Il Cardinale Giovanni Lajolo, governatore della città del Vaticano, ha detto in una intervista che: “Bisognerebbe prendere vantaggio da questa crisi e cercare di sviluppare al massimo queste risorse di energia rinnovabile che, nel lungo raggio, raccoglieranno incomparabili ricompense".
Il Primo Ministro Italiano, Silvio Berlusconi nel dicembre scorso minacciò di "fare il cattivo", ponendo resistenza alle richeste di taglio emissioni (di gas serra ).
La nazione (Italia, ndt) è già impostata a non rispettare il target del trattato di Kyoto, che chiede di rilasciare il 6,5 percento in meno di gas effetto serra entro il 2012, rispetto ai livelli del 1990, come indicano le relazioni della Unione Europea.
Per contrasto, la città-stato cattolico-romana, sta diventando verde. Avantaggiata dalla sua piccola dimensione, il papa conterà anche sulle entrate e l’aiuto solare dall’ italia, dopo il 2014: quando si prevede che il nuovo impianto trasformerà il Vaticano in un esportatore di elettricità verso la nazione che lo circonda.
“Certamente cercheremo di ottenere ciò che possiamo in modo corretto e gentile con l’Italia, considerando che lo Stato e la Santa Sede hanno spese da coprire per generare le entrate", ha detto Lajolo.
I 100 megawatts che saranno emessi dalla stazione forniranno circa 40.000 utenze, cosa che supera di gran lunga il fabbisogno del Papa Benedetto XVI e dei 900 abitanti del piccolo stato. L’impianto coprirà nove volte i bisogni della Radio Vaticana, la cui torredi trasmissione è abbastanza forte per raggiungere 35 Paesi, Asia inclusa.

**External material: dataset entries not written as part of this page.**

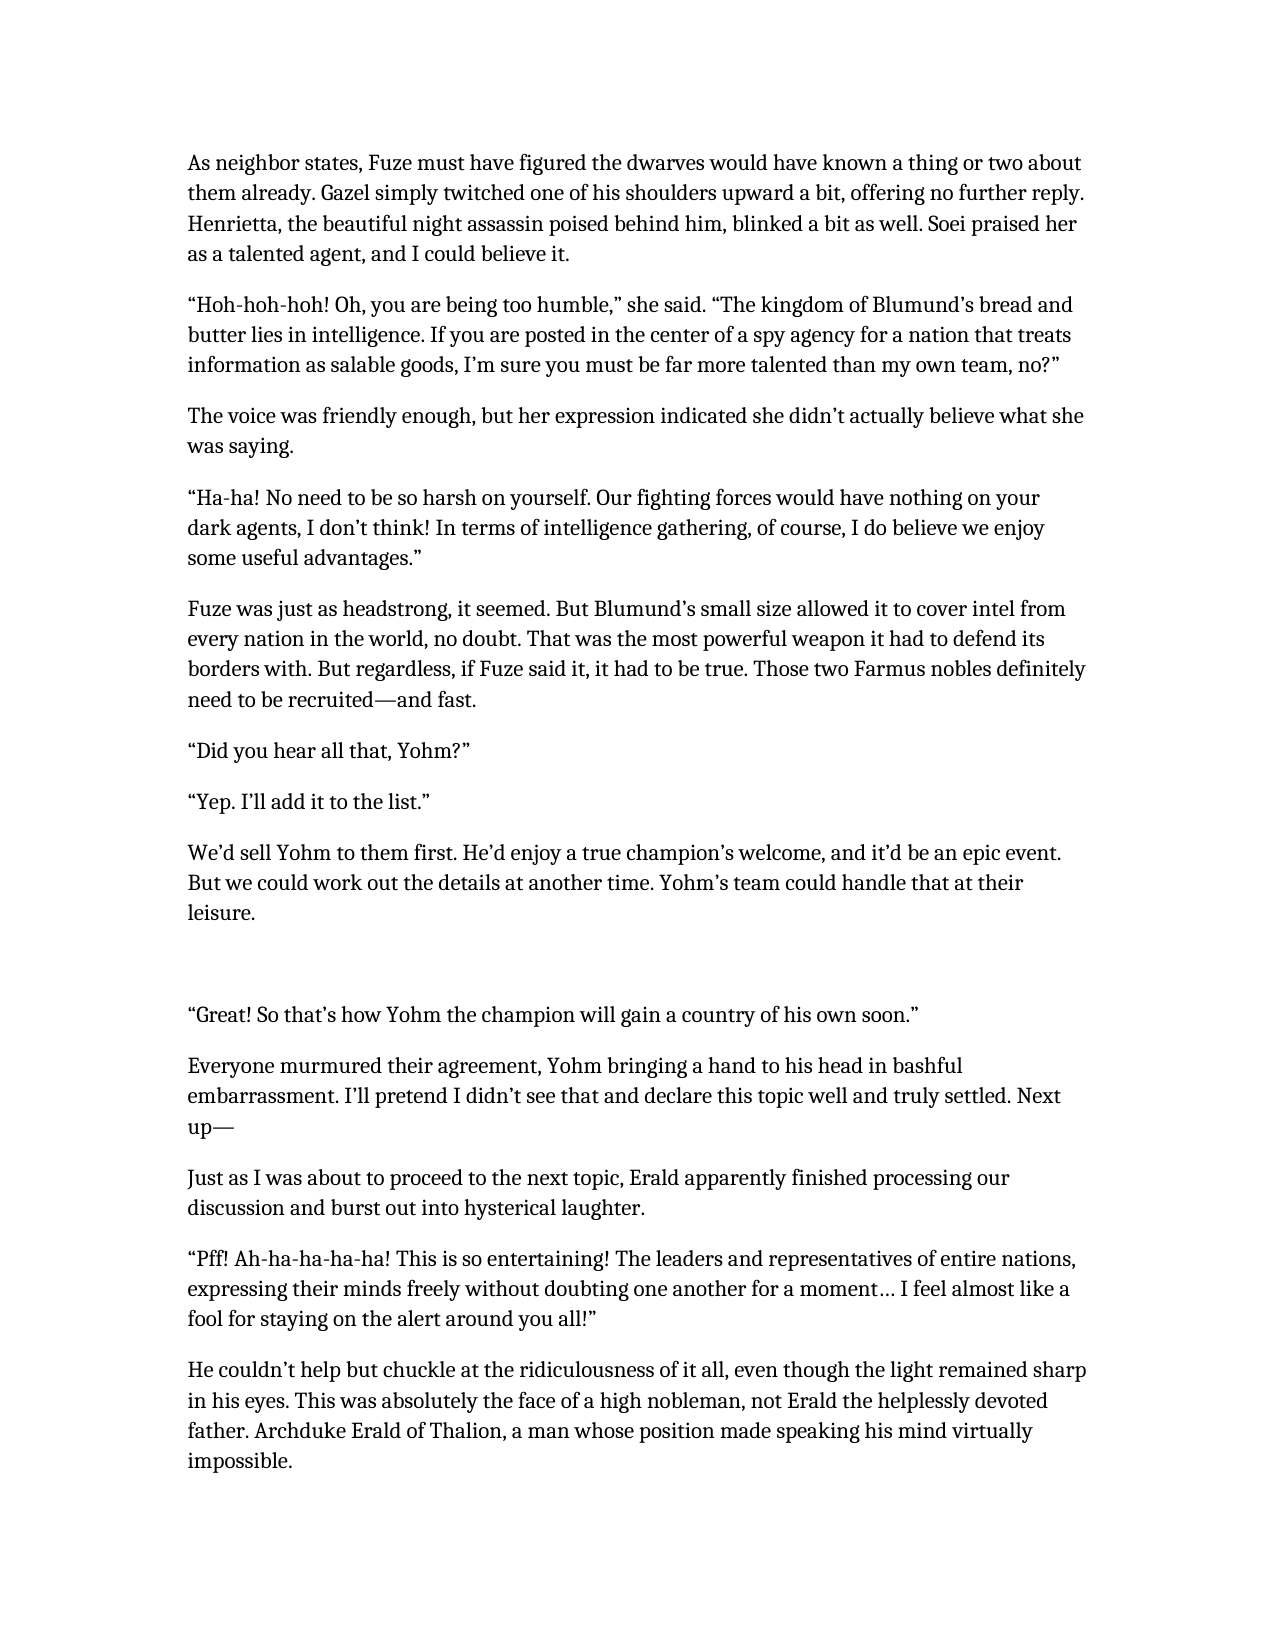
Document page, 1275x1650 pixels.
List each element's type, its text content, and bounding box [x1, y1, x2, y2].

text “Pff! Ah-ha-ha-ha-ha! This is so entertaining! The leaders and representatives of entire nations, expressing their minds freely without doubting one another for a moment… I feel almost like a fool for staying on the alert around you all!” [187, 1246, 1087, 1333]
text “Ha-ha! No need to be so harsh on yourself. Our fighting forces would have nothing on your dark agents, I don’t think! In terms of intelligence gathering, of course, I do believe we enjoy some useful advantages.” [187, 484, 1087, 571]
text “Yep. I’ll add it to the list.” [187, 788, 1087, 815]
text The voice was friendly enough, but her expression indicated she didn’t actually believe what she was saying. [187, 403, 1087, 460]
text “Did you hear all that, Yohm?” [187, 737, 1087, 764]
text We’d sell Yohm to them first. He’d enjoy a true champion’s welcome, and it’d be an epic event. But we could work out the details at another time. Yohm’s team could handle that at their leisure. [187, 839, 1087, 926]
text Everyone murmured their agreement, Yohm bringing a hand to his head in bashful embarrassment. I’ll pretend I didn’t see that and declare this topic well and truly settled. Next up— [187, 1053, 1087, 1140]
text “Great! So that’s how Yohm the champion will gain a country of his own soon.” [187, 1002, 1087, 1028]
text “Hoh-hoh-hoh! Oh, you are being too humble,” she said. “The kingdom of Blumund’s bread and butter lies in intelligence. If you are posted in the center of a spy agency for a nation that treats information as salable goods, I’m sure you must be far more talented than my own team, no?” [187, 292, 1087, 378]
text As neighbor states, Fuze must have figured the dwarves would have known a thing or two about them already. Gazel simply twitched one of his shoulders upward a bit, offering no further reply. Henrietta, the beautiful night assassin poised behind him, blinked a bit as well. Soei praised her as a talented agent, and I could believe it. [187, 150, 1087, 267]
text Just as I was about to proceed to the next topic, Erald apparently finished processing our discussion and burst out into hysterical laughter. [187, 1164, 1087, 1221]
text Fuze was just as headstrong, it seemed. But Blumund’s small size allowed it to cover intel from every nation in the world, no doubt. That was the most powerful weapon it had to defend its borders with. But regardless, if Fuze said it, it had to be true. Those two Farmus nobles definitely need to be recruited—and fast. [187, 596, 1087, 713]
text He couldn’t help but chuckle at the ridiculousness of it all, even though the light remained sharp in his eyes. This was absolutely the face of a high nobleman, not Erald the helplessly devoted father. Archduke Erald of Thalion, a man whose position made speaking his mind virtually impossible. [187, 1357, 1087, 1474]
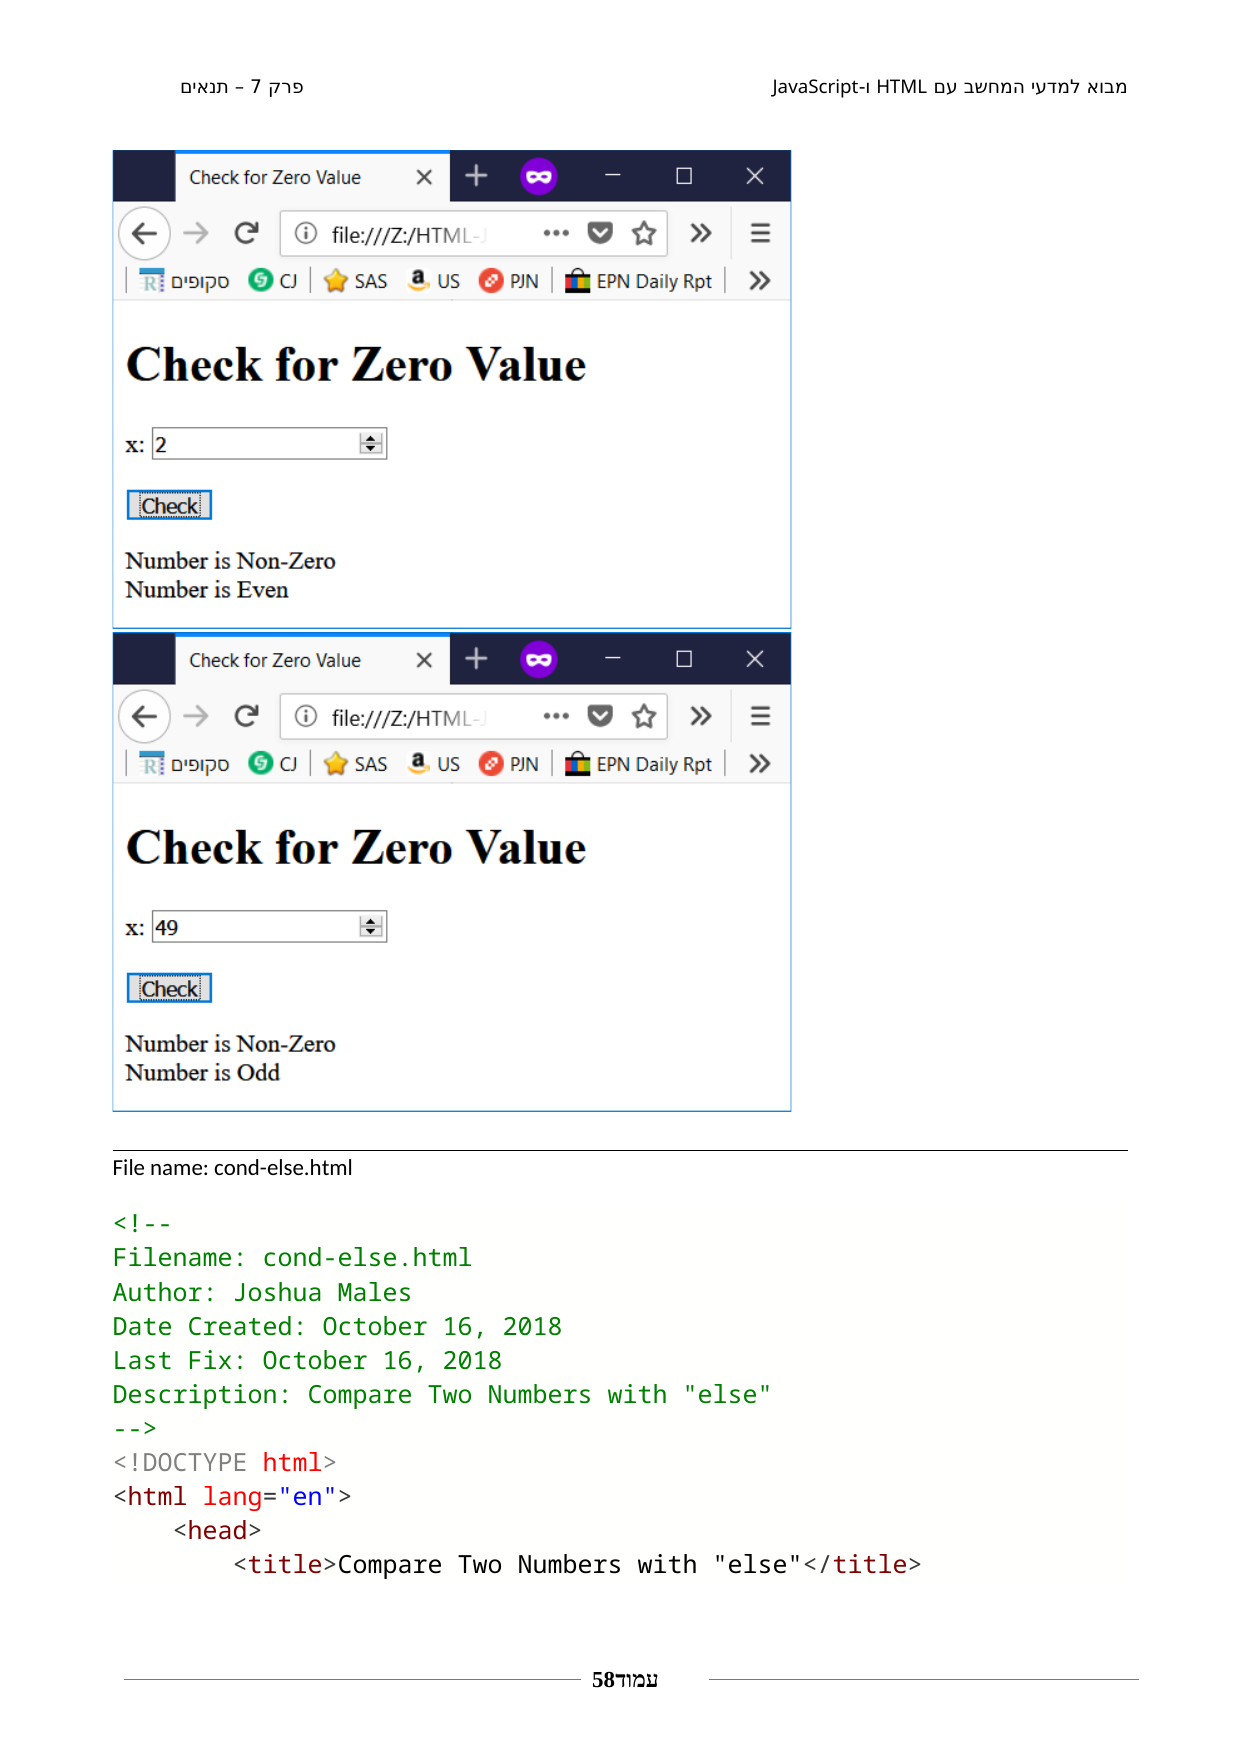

“E’ un saggio investimento in qualsiasi modo lo si voglia guardare” ha detto in una intervista Umberto Bertelé, presidente della scuola per management al Politecnico di Milano. Ha anche detto che il Vaticano beneficierà dagli incentivi solari dell’Italia
Il Papa tedesco Benedetto, sin dalla sua elezione nel 2005, è stato esplicito su questioni ambientali. Durante una intervista nel 2006 in occasione del Giorno della Pace Mondiale, disse: “la distruzione dell’ambiente, il suo uso improprio o egoista e l’accaparramento violento delle risorse della Terra, causa sofferenze, conflitti e guerre, precisamente perchè queste sono le conseguenze di un concetto disumano di sviluppo".